- Given data
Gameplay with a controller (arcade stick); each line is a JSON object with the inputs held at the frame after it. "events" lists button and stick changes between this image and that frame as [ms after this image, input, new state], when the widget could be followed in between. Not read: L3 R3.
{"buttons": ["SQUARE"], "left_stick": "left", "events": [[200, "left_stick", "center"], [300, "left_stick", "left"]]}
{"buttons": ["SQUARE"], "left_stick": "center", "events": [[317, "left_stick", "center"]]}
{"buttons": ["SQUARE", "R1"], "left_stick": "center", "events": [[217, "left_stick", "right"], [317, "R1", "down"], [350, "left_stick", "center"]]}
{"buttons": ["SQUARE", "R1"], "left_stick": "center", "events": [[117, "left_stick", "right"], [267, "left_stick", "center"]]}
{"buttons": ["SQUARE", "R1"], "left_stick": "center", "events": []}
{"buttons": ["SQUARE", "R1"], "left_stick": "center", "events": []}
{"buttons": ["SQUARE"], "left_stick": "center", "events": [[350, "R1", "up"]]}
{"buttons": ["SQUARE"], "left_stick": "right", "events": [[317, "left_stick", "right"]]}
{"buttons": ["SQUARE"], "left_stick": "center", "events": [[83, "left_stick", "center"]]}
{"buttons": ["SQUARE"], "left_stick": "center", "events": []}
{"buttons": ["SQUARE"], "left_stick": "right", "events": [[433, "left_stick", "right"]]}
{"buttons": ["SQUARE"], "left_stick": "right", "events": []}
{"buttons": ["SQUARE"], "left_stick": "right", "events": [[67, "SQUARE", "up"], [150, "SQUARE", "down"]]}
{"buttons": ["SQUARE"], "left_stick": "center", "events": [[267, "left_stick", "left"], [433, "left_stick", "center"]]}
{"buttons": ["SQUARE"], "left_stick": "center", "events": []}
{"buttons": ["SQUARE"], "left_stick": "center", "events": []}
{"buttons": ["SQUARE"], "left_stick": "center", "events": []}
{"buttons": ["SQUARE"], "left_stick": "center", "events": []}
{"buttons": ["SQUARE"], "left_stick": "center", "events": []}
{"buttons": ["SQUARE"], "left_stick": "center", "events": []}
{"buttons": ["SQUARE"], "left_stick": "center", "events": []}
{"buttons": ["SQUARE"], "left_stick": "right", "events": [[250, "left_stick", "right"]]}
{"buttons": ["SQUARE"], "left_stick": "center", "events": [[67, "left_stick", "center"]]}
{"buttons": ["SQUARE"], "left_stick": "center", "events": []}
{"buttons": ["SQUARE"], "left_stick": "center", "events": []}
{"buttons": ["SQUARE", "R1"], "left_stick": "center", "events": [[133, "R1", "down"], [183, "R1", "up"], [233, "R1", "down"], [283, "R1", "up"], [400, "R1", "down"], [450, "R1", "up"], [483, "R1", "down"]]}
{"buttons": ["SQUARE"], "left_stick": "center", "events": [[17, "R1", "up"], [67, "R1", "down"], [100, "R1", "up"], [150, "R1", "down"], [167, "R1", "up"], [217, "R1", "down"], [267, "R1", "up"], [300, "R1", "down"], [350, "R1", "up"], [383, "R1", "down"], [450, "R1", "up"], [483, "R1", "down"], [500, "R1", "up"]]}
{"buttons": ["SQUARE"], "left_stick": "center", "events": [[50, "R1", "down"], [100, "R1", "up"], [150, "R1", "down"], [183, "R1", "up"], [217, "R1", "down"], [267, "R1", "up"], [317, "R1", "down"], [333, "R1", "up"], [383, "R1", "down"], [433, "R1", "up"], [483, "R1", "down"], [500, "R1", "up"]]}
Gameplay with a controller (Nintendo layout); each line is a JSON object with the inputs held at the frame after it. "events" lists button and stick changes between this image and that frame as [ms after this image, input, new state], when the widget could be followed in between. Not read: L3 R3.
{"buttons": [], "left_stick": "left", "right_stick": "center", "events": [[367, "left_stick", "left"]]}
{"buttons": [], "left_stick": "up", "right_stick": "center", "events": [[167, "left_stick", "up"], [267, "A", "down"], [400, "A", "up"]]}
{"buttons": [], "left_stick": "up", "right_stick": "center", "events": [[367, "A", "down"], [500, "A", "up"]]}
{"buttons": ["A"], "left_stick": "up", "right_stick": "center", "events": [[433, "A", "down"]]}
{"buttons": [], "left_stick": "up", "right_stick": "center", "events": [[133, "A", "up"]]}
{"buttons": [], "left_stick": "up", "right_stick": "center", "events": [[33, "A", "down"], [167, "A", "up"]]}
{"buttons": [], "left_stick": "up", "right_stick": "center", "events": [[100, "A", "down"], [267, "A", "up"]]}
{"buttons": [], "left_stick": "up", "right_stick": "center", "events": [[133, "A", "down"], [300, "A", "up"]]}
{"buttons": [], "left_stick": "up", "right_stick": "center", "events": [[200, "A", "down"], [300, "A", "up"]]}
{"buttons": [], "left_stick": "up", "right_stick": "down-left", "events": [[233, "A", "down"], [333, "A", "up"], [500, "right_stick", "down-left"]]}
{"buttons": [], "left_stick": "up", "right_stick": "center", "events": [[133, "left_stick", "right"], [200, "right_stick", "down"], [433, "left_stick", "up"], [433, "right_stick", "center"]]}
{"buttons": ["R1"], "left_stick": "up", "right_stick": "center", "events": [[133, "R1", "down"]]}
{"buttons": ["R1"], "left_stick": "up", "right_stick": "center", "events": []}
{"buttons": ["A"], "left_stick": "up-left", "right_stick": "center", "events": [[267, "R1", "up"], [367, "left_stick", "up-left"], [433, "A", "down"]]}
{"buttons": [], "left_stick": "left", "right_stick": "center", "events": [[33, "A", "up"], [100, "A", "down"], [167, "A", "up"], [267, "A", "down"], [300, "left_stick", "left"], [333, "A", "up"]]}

- Your objective
In the material above, find every line with the word "that" and show it.

- Solution to the problem
Gameplay with a controller (arcade stick); each line is a JSON object with the inputs held at the frame after it. "events" lists button and stick changes between this image and that frame as [ms after this image, input, new state], when the widget could be followed in between. Not read: L3 R3.
Gameplay with a controller (Nintendo layout); each line is a JSON object with the inputs held at the frame after it. "events" lists button and stick changes between this image and that frame as [ms after this image, input, new state], when the widget could be followed in between. Not read: L3 R3.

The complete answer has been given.